(Stored data entries)
^^^^
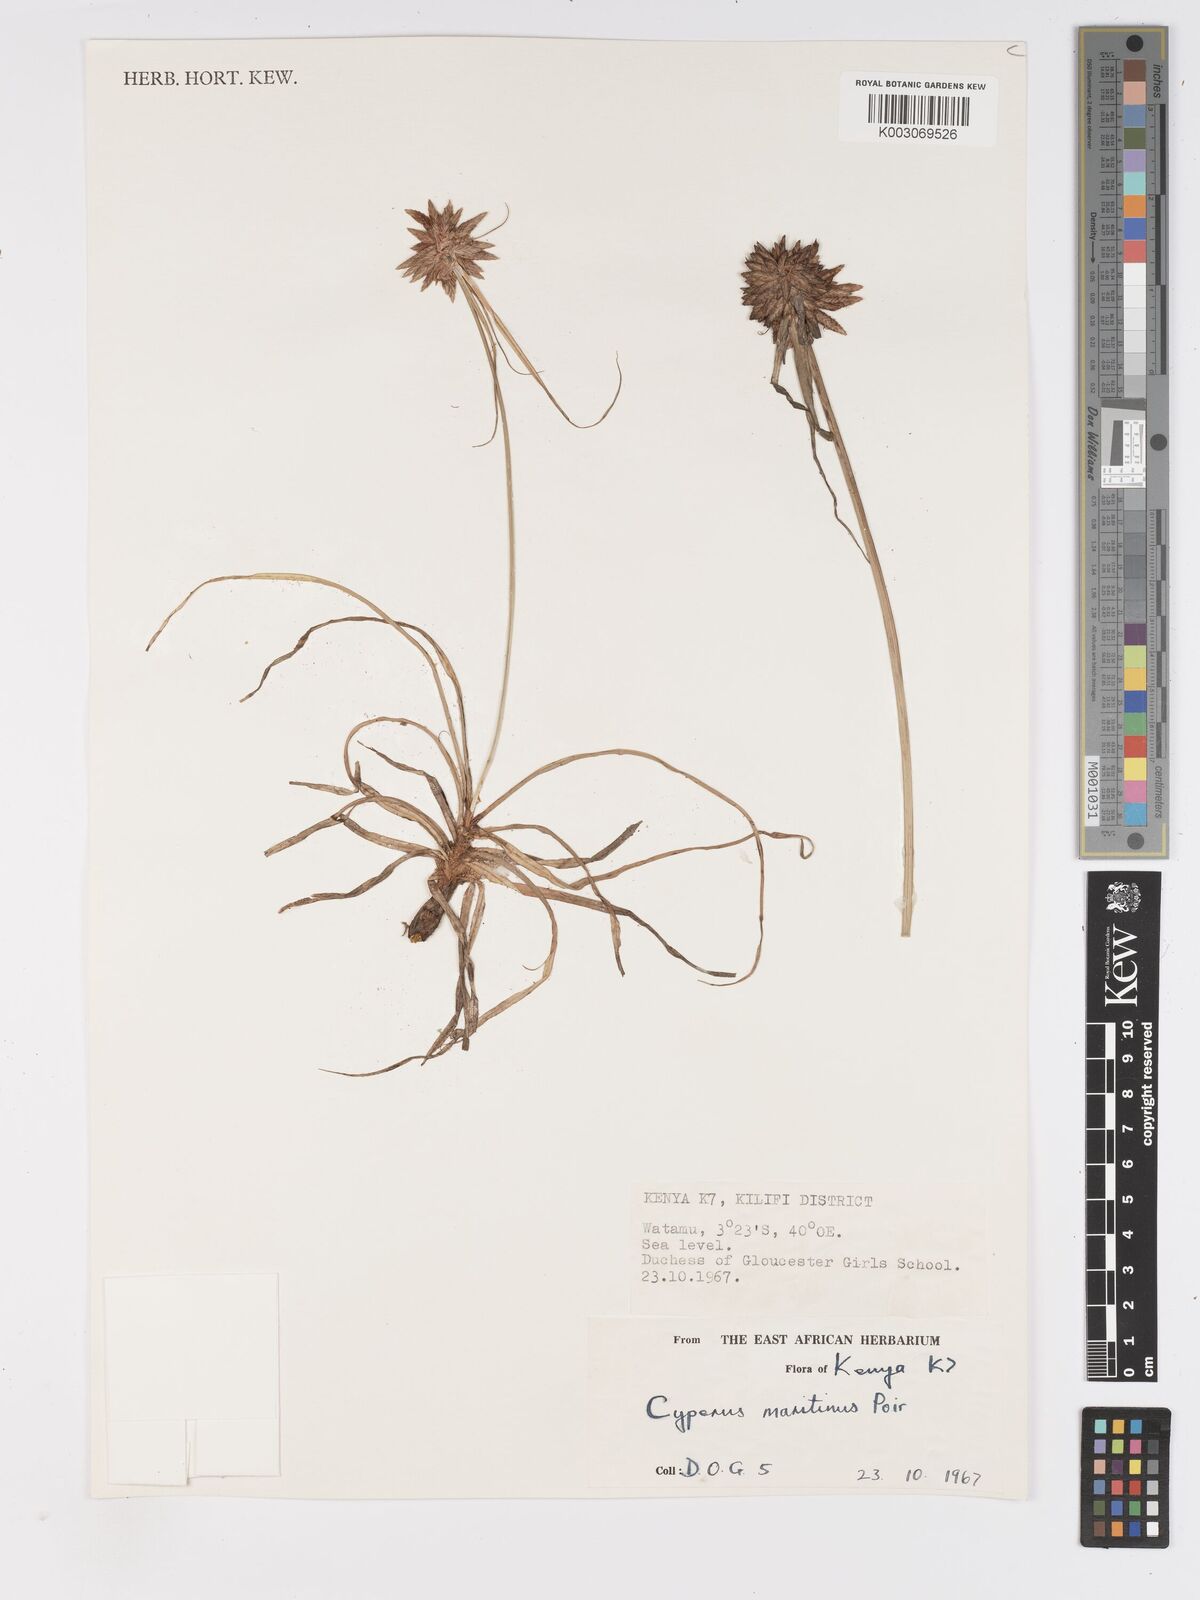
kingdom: Plantae
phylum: Tracheophyta
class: Liliopsida
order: Poales
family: Cyperaceae
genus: Cyperus
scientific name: Cyperus crassipes
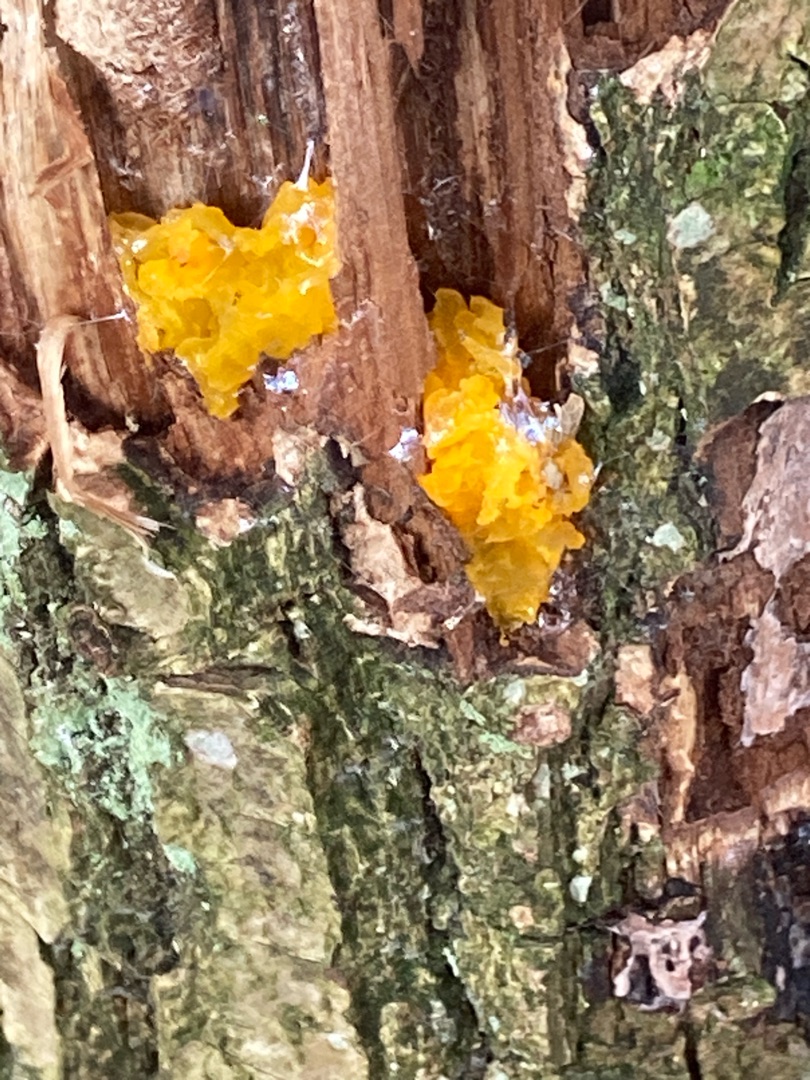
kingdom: Fungi
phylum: Basidiomycota
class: Tremellomycetes
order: Tremellales
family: Tremellaceae
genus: Tremella
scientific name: Tremella mesenterica
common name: Gul bævresvamp
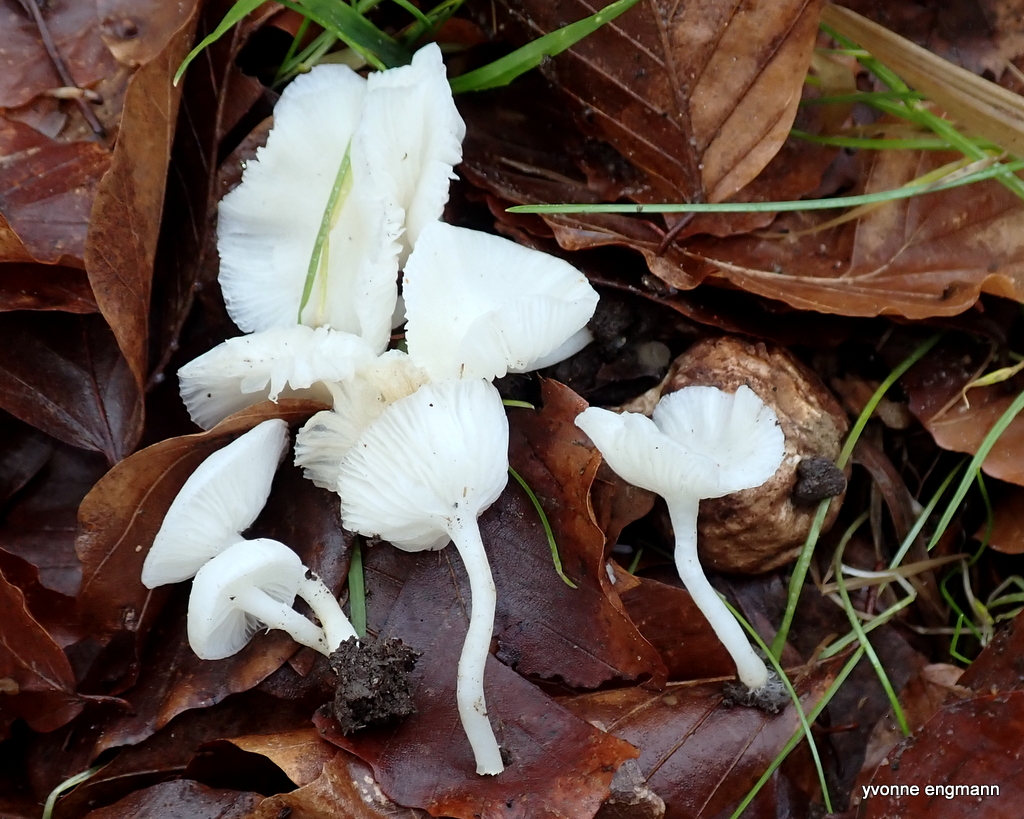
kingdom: Fungi
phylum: Basidiomycota
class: Agaricomycetes
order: Agaricales
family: Tubariaceae
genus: Tubaria
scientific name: Tubaria furfuracea
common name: kliddet fnughat
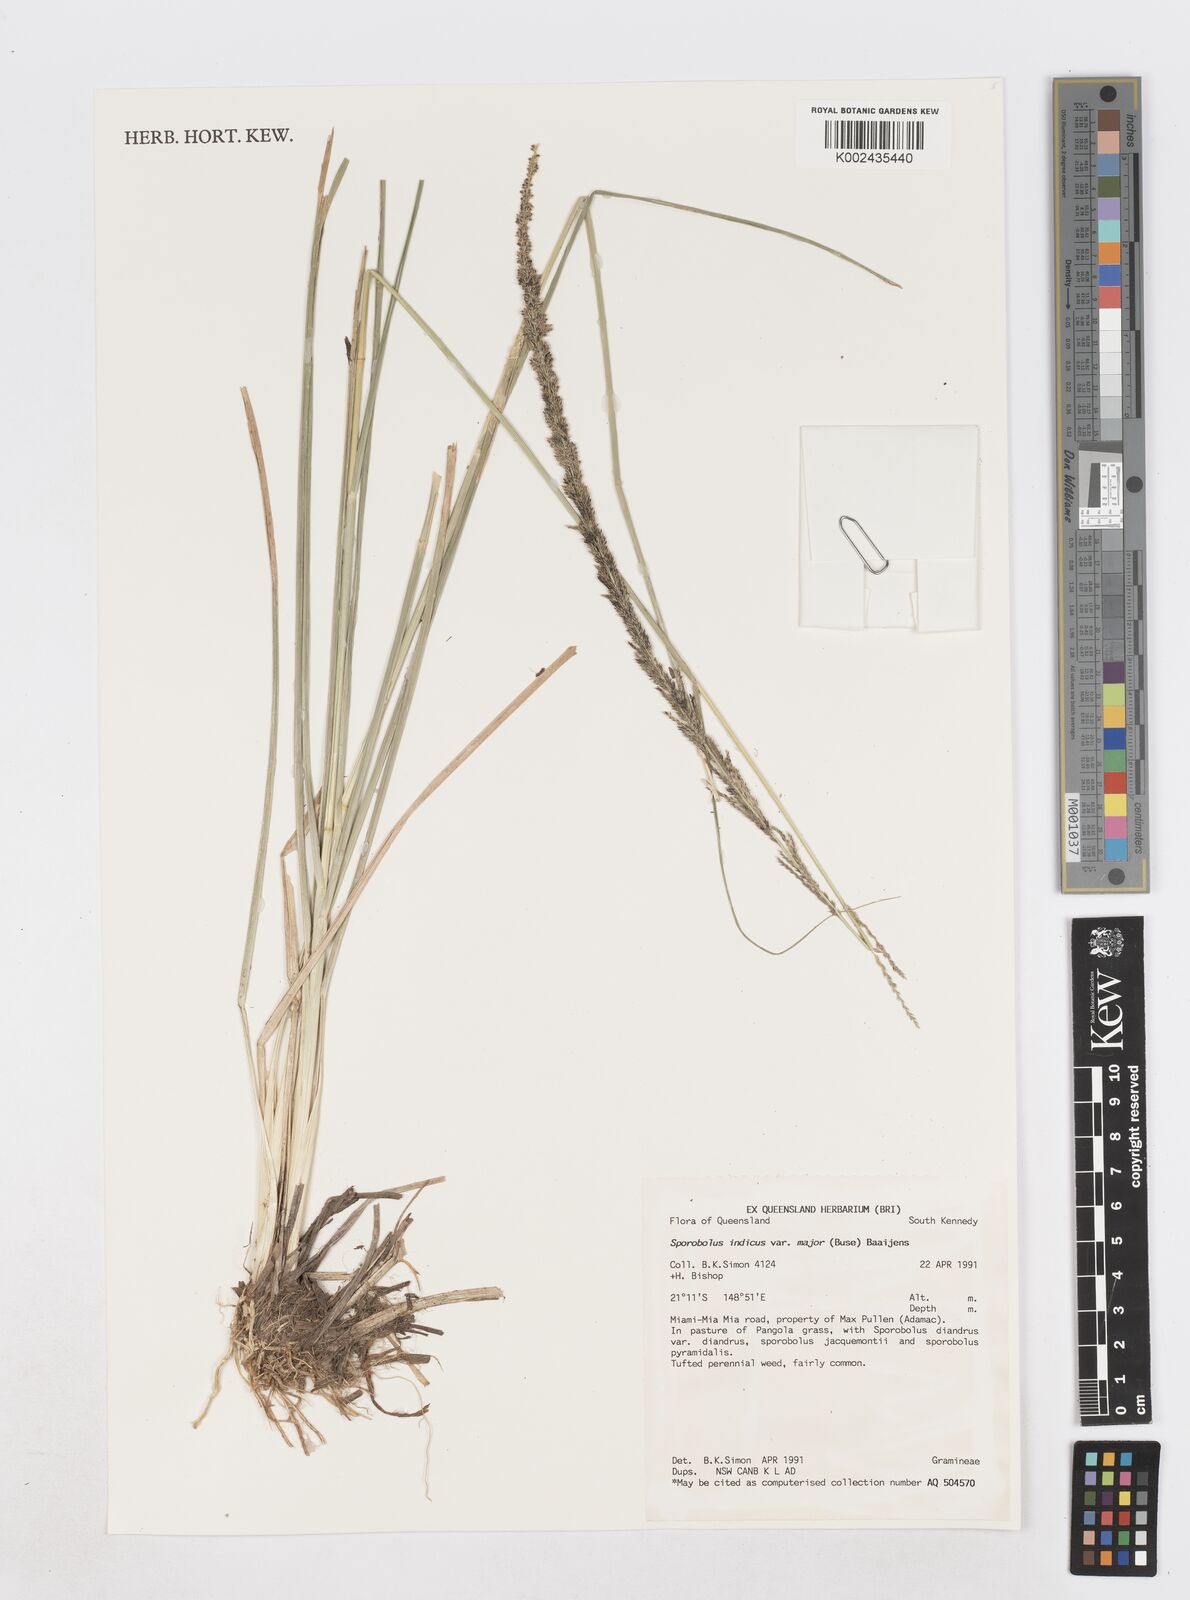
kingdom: Plantae
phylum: Tracheophyta
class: Liliopsida
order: Poales
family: Poaceae
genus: Sporobolus
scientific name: Sporobolus fertilis
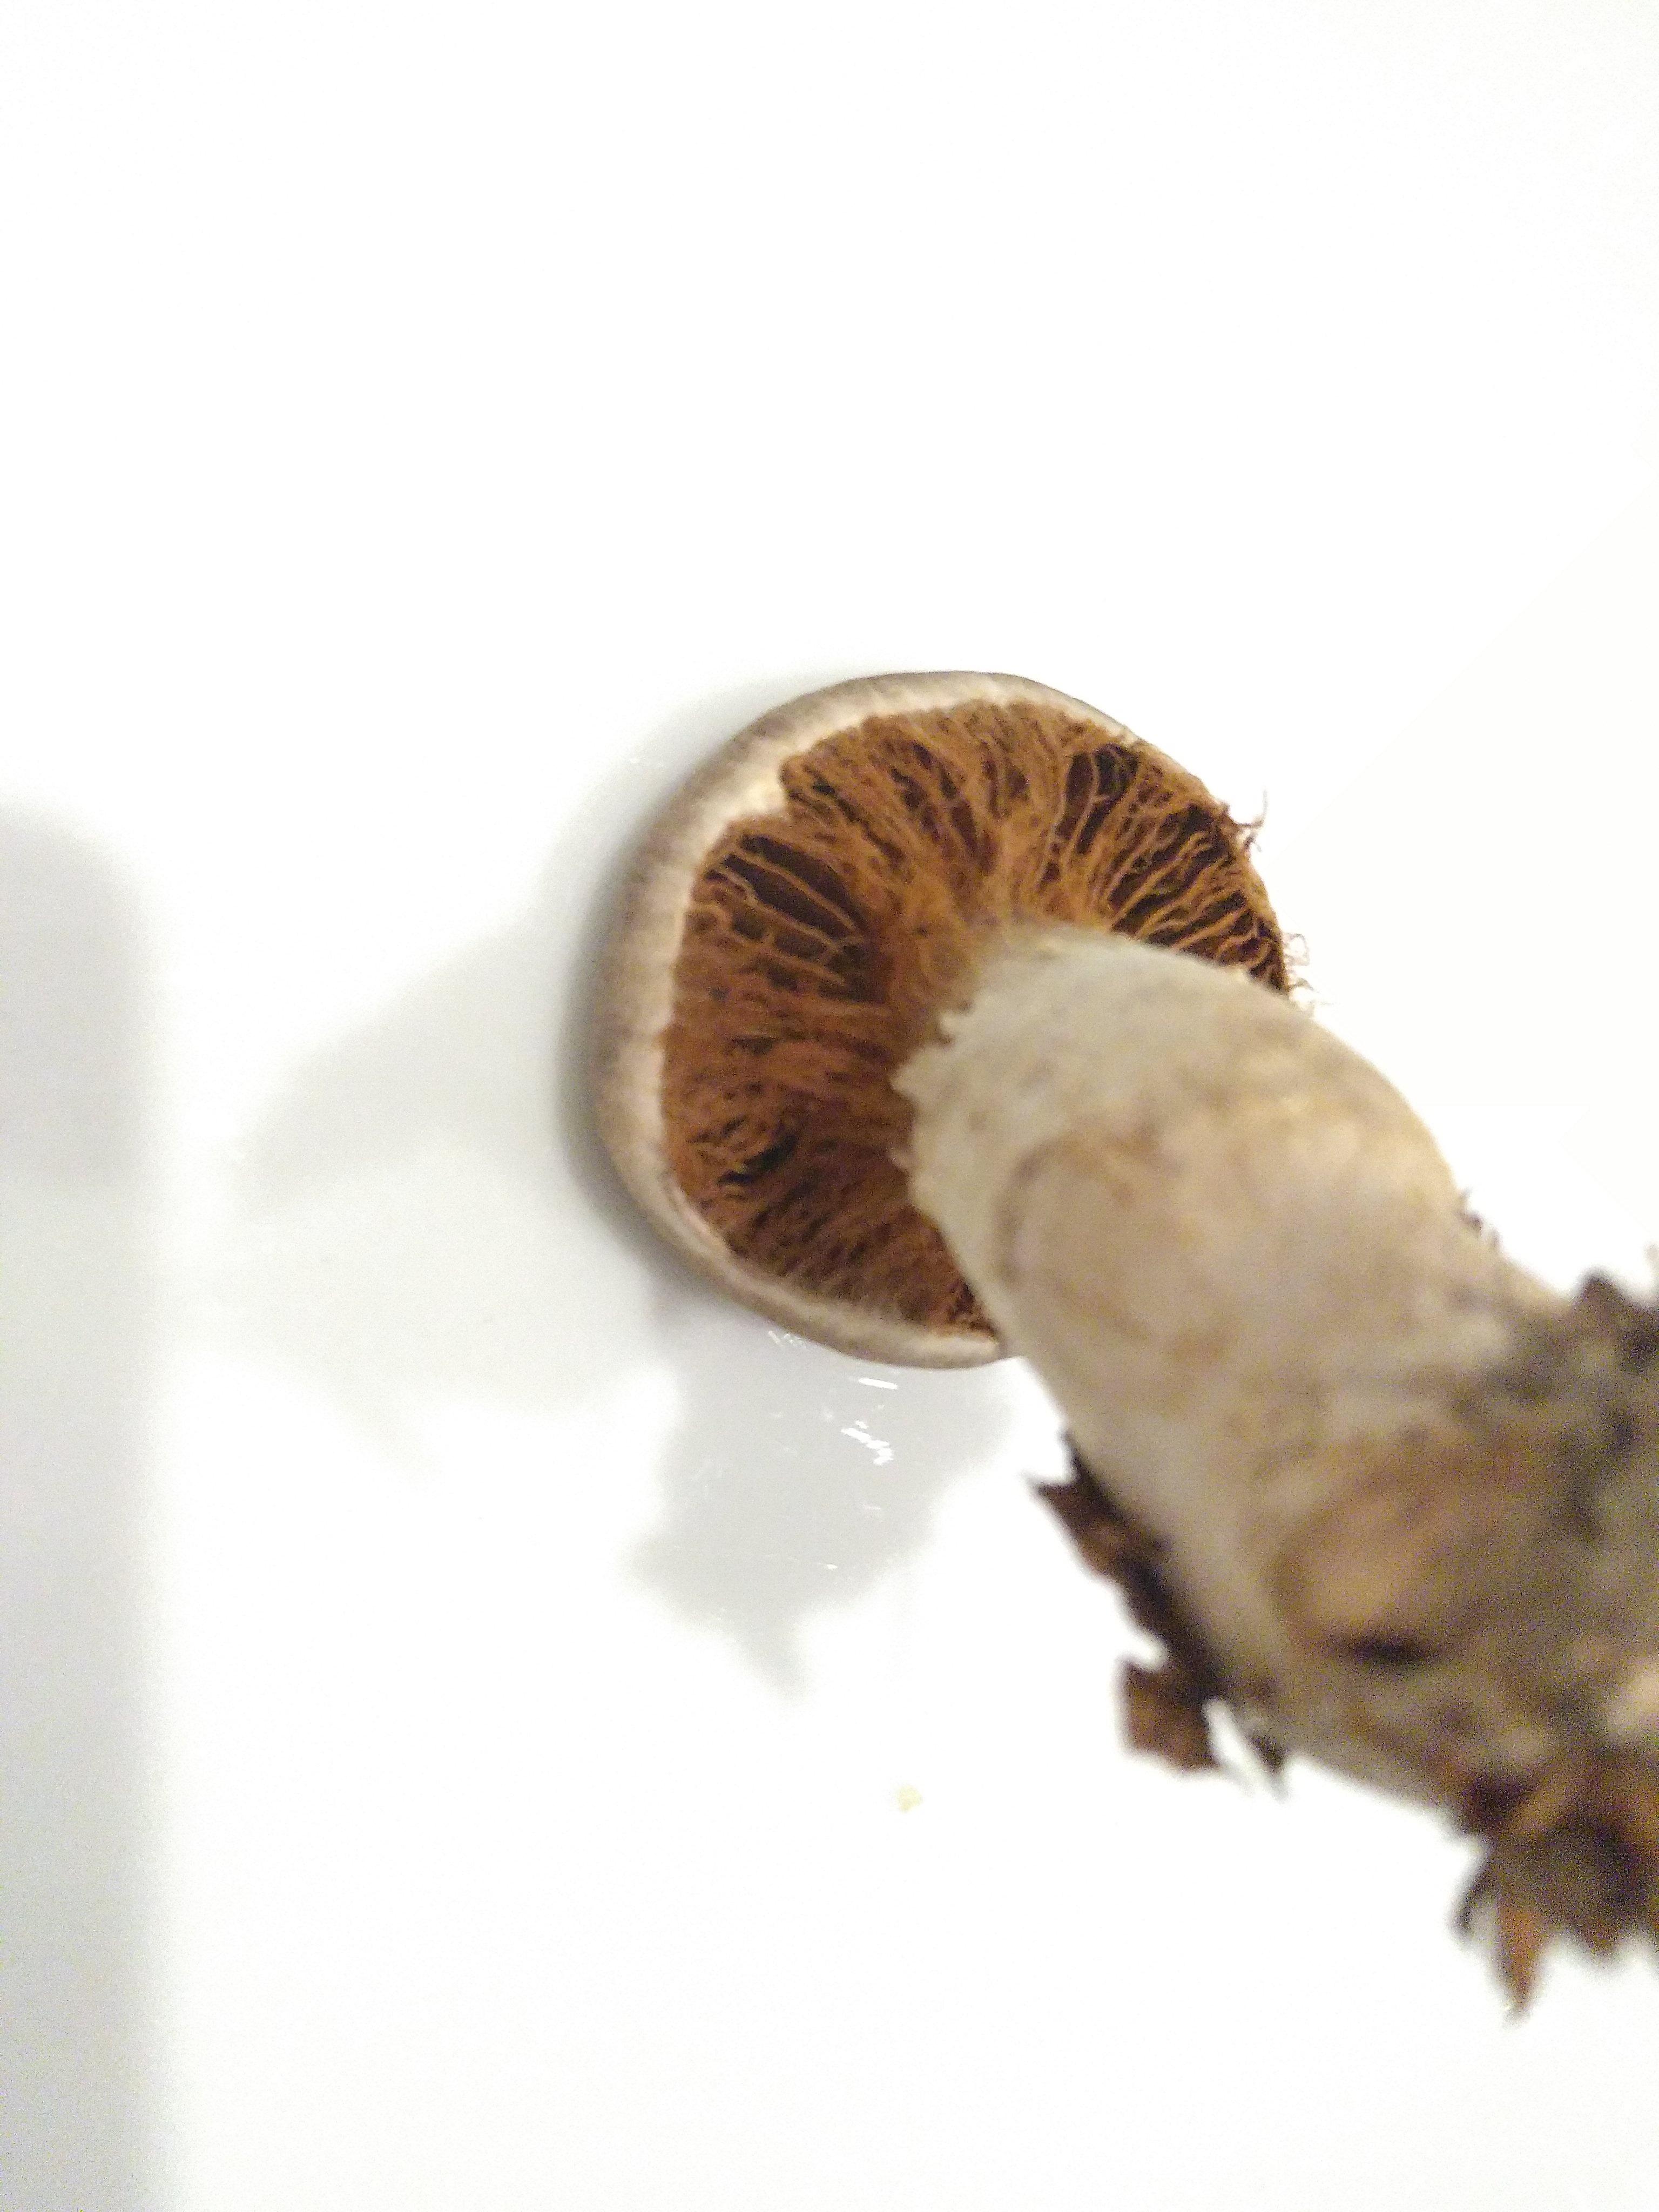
^^^^
Swap "scientific name" for "binomial name" throughout the records, leaving everything else as it is, and give the result without the pictures.

kingdom: Plantae
phylum: Tracheophyta
class: Liliopsida
order: Poales
family: Cyperaceae
genus: Cyperus
binomial name: Cyperus crassipes
kingdom: Fungi
phylum: Basidiomycota
class: Tremellomycetes
order: Tremellales
family: Tremellaceae
genus: Tremella
binomial name: Tremella mesenterica
common name: Gul bævresvamp
kingdom: Fungi
phylum: Basidiomycota
class: Agaricomycetes
order: Agaricales
family: Tubariaceae
genus: Tubaria
binomial name: Tubaria furfuracea
common name: kliddet fnughat
kingdom: Plantae
phylum: Tracheophyta
class: Liliopsida
order: Poales
family: Poaceae
genus: Sporobolus
binomial name: Sporobolus fertilis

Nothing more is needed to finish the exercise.